Anna Solomyanskaya, an actress with the group, read the monologue of a woman whose husband had disappeared after speaking out against Lukashenko. Holding back tears, she said: “I am optimistic that someday it will change for the better.” However, at recent performances police officers stood outside recording the identities of audience members. This is grim news indeed. And if legislative powers can so readily slide into the wrong hands, then perhaps it will not be long before non-smokers perform the Voltairean feat of “defending to the death, the smoker’s right to smoke.”
It seems more important than ever to closely examine the motives of those in power and to look back in wonder and terror at the appalling track record of humanity. For our collective history is slim on compassion, respect and tolerance. We cannot afford to take democracy and equity for granted. It has been too hard-won, and like anything important and vulnerable, it needs continual protection.

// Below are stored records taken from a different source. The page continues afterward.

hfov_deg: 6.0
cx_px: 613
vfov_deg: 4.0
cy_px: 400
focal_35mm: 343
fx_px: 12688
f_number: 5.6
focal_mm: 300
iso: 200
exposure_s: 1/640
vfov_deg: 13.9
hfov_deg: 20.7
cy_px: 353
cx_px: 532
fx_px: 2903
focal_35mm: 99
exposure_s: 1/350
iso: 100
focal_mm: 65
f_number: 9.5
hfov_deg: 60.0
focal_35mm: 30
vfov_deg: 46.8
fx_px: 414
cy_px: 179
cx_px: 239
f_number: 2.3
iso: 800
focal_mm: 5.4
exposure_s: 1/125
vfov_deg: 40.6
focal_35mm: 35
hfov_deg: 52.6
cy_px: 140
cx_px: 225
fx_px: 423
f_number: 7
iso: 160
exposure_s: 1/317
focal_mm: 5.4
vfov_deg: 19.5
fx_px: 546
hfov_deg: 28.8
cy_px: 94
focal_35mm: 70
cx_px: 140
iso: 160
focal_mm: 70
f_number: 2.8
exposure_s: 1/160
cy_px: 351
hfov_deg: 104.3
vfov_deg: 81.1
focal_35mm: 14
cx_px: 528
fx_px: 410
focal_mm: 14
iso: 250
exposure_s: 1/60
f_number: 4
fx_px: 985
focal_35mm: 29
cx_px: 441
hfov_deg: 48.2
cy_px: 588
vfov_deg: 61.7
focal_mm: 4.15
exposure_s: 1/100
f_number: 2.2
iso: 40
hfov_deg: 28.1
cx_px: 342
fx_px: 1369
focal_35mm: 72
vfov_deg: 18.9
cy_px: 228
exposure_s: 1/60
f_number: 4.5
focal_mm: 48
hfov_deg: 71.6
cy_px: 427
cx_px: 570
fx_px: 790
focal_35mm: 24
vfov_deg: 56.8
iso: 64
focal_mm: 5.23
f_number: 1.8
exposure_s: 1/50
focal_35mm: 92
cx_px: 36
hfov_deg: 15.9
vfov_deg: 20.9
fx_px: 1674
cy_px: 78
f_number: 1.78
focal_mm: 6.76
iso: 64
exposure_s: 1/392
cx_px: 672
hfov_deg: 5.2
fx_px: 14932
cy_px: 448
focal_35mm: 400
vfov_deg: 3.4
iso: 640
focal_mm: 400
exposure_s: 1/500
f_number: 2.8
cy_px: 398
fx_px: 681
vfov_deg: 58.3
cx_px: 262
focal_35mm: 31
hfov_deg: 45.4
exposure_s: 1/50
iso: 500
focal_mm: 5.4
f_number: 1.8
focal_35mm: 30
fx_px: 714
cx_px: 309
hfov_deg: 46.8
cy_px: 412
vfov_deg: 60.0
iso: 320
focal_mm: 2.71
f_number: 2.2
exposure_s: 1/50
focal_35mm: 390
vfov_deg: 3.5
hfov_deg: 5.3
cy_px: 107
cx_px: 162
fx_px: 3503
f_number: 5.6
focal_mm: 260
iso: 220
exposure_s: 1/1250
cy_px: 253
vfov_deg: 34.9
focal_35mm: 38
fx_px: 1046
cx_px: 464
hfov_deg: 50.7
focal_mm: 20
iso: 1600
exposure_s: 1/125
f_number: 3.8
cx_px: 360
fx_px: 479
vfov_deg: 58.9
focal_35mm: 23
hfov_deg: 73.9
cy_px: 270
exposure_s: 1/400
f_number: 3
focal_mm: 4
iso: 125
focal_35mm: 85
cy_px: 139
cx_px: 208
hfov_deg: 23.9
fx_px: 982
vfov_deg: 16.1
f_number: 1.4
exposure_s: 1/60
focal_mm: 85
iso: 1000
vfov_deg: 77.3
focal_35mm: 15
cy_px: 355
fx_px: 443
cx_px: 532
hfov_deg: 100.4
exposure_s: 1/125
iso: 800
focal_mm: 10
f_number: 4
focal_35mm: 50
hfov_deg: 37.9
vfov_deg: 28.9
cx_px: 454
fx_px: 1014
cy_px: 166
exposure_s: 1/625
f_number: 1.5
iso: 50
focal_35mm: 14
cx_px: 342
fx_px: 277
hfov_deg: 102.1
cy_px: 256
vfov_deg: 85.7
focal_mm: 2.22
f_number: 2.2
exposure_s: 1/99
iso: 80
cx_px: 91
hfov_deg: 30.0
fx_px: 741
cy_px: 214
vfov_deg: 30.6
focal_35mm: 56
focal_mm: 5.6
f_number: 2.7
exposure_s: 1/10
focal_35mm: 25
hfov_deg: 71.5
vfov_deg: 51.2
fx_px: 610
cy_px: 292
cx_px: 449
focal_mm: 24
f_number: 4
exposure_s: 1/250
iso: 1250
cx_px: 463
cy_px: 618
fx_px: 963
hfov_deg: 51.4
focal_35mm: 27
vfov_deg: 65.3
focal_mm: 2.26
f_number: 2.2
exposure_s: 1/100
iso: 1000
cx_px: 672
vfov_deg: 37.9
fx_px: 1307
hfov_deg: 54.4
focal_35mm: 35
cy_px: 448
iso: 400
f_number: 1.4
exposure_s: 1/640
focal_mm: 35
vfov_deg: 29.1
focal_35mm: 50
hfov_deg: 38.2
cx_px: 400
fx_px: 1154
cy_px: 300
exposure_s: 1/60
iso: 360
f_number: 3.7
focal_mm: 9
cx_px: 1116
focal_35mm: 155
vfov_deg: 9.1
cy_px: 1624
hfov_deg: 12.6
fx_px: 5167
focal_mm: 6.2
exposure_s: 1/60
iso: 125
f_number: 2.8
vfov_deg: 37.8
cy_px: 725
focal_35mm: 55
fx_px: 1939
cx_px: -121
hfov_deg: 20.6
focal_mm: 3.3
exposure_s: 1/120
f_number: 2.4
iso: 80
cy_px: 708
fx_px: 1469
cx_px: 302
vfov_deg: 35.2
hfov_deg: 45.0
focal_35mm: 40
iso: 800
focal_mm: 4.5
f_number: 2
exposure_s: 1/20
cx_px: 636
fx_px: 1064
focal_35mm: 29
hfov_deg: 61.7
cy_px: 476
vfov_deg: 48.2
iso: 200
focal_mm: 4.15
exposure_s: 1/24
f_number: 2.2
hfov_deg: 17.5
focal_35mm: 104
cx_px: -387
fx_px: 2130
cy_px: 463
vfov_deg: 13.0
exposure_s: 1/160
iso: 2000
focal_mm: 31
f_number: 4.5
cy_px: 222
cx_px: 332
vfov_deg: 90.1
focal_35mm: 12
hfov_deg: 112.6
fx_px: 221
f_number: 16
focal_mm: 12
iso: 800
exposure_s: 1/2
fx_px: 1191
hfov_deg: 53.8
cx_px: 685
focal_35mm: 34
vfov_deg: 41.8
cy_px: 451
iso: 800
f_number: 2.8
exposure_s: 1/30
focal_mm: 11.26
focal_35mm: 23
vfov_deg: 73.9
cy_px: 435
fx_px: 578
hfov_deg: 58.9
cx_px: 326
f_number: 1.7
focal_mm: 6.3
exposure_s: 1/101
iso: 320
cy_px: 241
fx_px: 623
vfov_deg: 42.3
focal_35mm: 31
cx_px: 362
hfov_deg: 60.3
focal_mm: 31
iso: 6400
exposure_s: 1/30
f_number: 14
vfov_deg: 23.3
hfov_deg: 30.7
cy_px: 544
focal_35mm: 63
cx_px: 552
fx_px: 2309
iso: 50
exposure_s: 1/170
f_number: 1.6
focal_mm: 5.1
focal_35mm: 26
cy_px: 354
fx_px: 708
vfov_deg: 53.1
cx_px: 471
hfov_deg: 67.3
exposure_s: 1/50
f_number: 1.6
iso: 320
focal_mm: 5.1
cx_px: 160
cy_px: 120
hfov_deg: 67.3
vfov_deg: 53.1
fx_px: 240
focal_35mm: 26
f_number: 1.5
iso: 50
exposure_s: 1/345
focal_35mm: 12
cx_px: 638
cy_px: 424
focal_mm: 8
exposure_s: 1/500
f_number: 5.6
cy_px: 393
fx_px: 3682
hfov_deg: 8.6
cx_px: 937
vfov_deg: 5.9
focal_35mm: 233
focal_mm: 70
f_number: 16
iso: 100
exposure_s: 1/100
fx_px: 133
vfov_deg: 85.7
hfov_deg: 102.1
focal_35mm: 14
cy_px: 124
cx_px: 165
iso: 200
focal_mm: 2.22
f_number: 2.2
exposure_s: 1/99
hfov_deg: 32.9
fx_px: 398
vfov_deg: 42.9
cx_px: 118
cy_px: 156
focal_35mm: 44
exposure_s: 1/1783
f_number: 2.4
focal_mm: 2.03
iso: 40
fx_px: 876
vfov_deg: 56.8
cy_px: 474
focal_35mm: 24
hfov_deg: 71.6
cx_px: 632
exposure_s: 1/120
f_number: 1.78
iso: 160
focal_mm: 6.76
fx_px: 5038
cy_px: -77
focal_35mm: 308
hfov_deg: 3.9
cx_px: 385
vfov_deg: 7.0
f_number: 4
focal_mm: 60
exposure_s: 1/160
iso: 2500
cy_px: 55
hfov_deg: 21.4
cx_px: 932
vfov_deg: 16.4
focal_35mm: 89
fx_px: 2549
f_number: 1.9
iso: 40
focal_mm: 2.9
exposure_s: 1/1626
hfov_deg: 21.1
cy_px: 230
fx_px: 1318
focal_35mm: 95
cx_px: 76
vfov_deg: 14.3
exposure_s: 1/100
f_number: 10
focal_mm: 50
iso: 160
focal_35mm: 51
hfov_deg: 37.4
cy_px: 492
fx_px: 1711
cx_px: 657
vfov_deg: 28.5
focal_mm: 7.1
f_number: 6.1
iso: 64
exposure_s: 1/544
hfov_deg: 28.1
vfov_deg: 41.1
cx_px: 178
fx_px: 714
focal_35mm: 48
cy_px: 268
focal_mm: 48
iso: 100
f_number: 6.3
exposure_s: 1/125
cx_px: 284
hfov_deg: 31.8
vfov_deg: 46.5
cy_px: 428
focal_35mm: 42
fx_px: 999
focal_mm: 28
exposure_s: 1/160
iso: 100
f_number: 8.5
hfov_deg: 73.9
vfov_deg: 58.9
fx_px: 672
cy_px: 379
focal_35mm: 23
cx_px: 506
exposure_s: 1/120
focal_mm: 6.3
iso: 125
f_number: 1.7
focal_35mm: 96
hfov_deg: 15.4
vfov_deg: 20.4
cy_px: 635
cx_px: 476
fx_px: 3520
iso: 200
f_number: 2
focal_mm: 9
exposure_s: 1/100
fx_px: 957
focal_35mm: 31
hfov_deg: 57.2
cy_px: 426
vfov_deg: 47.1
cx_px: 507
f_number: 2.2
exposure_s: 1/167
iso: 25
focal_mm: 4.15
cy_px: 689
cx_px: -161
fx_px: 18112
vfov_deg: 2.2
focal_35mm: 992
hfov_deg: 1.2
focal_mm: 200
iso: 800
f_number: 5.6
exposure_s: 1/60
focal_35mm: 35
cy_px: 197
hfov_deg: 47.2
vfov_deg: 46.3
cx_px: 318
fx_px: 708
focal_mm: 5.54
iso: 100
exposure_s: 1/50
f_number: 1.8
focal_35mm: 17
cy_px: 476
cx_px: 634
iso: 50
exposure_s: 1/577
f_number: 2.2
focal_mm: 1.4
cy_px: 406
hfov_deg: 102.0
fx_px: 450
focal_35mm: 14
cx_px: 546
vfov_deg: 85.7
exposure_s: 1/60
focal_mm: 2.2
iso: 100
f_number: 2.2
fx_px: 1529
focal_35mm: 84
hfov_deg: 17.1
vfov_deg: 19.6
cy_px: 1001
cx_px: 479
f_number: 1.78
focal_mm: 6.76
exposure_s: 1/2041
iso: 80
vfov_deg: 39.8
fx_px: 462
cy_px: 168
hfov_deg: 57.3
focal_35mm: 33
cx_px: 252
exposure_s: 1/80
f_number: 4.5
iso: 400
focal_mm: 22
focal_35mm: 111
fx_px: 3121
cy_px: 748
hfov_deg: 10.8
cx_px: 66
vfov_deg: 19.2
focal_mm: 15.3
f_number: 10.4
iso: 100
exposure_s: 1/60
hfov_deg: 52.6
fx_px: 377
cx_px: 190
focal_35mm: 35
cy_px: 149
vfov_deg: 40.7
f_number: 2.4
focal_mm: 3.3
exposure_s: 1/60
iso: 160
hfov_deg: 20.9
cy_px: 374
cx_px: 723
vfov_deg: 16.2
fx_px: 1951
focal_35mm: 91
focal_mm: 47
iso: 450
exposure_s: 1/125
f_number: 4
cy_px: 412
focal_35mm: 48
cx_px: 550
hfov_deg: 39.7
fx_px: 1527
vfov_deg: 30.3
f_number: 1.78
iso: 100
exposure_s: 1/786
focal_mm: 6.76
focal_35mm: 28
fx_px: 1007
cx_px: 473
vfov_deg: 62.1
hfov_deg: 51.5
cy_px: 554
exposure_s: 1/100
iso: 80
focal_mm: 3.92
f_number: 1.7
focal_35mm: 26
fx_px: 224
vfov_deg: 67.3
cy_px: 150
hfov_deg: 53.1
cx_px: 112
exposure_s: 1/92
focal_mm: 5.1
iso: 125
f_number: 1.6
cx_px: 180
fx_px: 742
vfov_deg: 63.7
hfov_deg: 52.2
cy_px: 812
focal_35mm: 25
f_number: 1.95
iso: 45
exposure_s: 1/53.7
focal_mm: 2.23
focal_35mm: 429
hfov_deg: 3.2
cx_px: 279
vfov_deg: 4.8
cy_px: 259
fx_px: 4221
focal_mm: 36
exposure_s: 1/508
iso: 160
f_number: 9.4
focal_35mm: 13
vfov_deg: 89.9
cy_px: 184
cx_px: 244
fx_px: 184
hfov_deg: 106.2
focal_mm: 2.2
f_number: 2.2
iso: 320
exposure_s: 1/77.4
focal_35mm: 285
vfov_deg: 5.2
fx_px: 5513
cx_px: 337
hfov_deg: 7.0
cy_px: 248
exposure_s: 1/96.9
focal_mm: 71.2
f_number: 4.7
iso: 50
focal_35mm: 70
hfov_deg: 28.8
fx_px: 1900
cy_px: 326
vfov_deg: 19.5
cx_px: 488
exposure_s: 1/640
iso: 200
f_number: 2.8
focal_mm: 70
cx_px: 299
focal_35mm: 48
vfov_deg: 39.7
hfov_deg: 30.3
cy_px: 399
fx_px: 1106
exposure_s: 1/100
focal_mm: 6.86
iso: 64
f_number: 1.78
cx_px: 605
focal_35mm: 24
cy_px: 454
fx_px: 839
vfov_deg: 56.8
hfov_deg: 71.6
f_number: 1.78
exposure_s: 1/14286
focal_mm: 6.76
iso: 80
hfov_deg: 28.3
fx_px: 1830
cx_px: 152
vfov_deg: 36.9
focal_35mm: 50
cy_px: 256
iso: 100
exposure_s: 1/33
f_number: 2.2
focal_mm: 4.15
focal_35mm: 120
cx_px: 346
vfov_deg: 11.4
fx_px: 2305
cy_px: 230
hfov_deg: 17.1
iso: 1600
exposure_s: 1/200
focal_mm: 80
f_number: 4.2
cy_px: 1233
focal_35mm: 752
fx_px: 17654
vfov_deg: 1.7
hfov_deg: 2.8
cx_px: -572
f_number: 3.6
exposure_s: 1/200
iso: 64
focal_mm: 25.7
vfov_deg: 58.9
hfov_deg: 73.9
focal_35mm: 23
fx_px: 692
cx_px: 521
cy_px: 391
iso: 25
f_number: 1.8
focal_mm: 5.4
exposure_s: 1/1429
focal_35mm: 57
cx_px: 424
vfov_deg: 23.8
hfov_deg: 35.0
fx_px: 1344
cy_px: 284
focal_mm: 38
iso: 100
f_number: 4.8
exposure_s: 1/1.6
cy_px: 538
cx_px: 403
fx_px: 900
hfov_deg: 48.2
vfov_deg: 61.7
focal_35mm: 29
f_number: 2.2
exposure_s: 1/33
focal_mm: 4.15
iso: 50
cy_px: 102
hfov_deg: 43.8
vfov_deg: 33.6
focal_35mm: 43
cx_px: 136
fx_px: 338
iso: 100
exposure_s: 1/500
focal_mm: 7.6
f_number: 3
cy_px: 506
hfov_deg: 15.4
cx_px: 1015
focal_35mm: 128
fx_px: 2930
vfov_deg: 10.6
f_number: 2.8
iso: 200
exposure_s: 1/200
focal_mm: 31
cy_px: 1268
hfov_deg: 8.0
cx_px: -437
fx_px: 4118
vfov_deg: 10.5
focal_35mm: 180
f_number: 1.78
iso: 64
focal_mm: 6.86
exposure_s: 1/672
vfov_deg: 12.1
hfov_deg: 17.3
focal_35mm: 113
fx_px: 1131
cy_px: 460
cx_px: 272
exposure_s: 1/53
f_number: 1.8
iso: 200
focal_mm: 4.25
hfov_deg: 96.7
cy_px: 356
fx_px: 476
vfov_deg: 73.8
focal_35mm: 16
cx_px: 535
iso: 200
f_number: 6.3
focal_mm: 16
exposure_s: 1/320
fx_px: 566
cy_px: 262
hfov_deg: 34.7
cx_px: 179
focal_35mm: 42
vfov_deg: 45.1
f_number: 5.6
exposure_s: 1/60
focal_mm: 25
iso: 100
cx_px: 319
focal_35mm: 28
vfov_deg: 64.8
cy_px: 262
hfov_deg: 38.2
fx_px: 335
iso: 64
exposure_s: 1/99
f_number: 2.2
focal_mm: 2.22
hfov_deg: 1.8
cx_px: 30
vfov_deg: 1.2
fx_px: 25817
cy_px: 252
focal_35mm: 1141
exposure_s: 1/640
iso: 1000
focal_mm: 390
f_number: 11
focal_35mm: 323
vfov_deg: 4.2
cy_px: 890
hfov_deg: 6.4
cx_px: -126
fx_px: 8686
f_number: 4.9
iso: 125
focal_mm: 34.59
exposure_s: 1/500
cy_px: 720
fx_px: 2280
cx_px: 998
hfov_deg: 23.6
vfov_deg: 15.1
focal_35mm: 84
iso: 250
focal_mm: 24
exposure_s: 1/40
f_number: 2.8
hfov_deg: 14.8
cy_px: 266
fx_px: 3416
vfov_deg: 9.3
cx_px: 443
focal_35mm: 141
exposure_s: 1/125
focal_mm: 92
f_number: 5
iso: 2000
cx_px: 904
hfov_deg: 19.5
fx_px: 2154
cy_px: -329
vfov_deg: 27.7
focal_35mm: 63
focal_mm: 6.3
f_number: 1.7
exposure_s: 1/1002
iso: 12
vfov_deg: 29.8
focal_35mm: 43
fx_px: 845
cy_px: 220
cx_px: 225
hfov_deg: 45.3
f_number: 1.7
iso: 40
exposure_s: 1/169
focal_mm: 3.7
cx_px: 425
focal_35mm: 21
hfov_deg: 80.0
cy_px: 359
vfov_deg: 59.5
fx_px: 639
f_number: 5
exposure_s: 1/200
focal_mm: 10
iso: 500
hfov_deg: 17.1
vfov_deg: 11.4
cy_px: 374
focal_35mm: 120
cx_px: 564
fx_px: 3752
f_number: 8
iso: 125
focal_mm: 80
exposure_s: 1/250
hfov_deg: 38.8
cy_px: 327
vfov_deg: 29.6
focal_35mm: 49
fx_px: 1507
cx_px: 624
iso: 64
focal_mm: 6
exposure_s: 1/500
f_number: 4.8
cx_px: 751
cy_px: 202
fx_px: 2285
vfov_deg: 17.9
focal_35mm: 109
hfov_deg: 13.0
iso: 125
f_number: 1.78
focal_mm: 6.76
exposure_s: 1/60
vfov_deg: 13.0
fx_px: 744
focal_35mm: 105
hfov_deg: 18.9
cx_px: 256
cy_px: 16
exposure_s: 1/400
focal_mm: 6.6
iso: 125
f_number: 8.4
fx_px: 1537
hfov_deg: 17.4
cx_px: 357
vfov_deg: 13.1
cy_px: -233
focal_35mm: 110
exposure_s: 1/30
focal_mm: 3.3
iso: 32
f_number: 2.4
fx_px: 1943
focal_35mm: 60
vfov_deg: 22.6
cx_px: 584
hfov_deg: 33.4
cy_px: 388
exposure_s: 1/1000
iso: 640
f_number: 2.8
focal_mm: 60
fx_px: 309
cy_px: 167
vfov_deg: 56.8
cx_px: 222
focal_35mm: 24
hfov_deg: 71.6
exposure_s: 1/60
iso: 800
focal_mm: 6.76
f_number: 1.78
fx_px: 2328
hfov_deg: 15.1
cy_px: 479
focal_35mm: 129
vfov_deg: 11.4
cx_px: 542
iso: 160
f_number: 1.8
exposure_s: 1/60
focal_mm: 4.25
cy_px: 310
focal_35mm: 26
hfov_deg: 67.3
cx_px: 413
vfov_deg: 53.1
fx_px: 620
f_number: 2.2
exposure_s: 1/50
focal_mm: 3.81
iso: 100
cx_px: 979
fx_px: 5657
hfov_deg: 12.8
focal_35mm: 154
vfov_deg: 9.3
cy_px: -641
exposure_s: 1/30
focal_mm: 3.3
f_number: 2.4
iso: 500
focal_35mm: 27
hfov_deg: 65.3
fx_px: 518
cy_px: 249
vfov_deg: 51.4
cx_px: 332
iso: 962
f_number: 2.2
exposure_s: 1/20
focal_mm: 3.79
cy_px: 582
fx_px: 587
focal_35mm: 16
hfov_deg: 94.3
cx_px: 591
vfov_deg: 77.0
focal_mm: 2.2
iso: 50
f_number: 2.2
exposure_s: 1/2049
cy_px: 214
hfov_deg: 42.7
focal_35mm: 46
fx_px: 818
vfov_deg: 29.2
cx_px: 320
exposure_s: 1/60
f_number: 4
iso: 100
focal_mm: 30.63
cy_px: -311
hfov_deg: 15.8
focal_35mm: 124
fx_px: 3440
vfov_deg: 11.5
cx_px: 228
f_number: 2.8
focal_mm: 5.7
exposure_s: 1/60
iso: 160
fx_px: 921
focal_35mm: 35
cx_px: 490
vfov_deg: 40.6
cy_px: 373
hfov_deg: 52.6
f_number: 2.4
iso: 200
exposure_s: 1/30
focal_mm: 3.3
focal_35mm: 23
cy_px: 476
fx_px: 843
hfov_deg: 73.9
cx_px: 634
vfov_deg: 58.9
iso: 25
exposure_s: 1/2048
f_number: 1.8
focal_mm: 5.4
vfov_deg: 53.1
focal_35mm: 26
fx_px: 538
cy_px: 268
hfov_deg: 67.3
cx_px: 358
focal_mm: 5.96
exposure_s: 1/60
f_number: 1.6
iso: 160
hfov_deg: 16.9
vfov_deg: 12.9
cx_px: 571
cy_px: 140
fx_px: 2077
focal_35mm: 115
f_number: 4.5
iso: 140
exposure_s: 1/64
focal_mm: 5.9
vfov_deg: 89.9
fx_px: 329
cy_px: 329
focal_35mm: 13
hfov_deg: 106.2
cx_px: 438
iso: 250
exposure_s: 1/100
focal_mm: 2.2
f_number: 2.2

What constitutes society-friendly legislation and what constitutes the beginnings of state, cultural or religious tyranny? These are the uncomfortable questions for the descendants of those who suffered the legislative changes that gave way to the grotesque orgies of state-sanctioned violence in pre-war Germany.
The world has been filled with the terror ravaged cries of war victims since time immemorial. An endless procession of Men, Women and Children – their bodies and souls scattered to the four corners of the earth.
We simply do not have the track record to take anything for granted.